**Problem requirements**
Search the material for "from" and show all lines that contain it.

**Excerpted data**
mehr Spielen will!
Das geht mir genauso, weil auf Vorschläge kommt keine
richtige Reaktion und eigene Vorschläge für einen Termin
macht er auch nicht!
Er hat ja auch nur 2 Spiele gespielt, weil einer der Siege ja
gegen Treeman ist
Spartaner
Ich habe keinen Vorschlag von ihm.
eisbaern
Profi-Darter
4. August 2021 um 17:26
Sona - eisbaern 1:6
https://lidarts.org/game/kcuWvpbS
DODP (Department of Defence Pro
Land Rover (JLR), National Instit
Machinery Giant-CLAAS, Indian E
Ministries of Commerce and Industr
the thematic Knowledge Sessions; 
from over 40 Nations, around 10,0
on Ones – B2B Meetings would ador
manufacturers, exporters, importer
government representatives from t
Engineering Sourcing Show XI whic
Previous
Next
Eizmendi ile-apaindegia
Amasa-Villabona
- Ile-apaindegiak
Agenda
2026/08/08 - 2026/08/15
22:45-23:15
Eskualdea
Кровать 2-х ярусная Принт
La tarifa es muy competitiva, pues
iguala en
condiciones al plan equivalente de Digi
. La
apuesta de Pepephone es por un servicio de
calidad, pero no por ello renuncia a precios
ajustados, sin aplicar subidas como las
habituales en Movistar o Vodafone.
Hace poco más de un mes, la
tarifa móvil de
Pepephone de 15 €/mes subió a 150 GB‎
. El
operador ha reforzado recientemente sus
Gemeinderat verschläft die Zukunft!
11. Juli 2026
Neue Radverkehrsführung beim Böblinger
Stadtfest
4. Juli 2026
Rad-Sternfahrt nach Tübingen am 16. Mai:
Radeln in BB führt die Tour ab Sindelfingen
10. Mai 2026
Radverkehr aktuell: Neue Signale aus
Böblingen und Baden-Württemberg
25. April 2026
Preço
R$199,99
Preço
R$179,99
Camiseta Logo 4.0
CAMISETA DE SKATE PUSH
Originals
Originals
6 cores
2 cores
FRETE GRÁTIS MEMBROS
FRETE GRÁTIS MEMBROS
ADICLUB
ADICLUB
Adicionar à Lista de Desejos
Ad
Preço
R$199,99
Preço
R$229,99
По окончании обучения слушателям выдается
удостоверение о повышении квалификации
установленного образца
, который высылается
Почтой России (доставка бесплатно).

**Exercise response**
from over 40 Nations, around 10,0
government representatives from t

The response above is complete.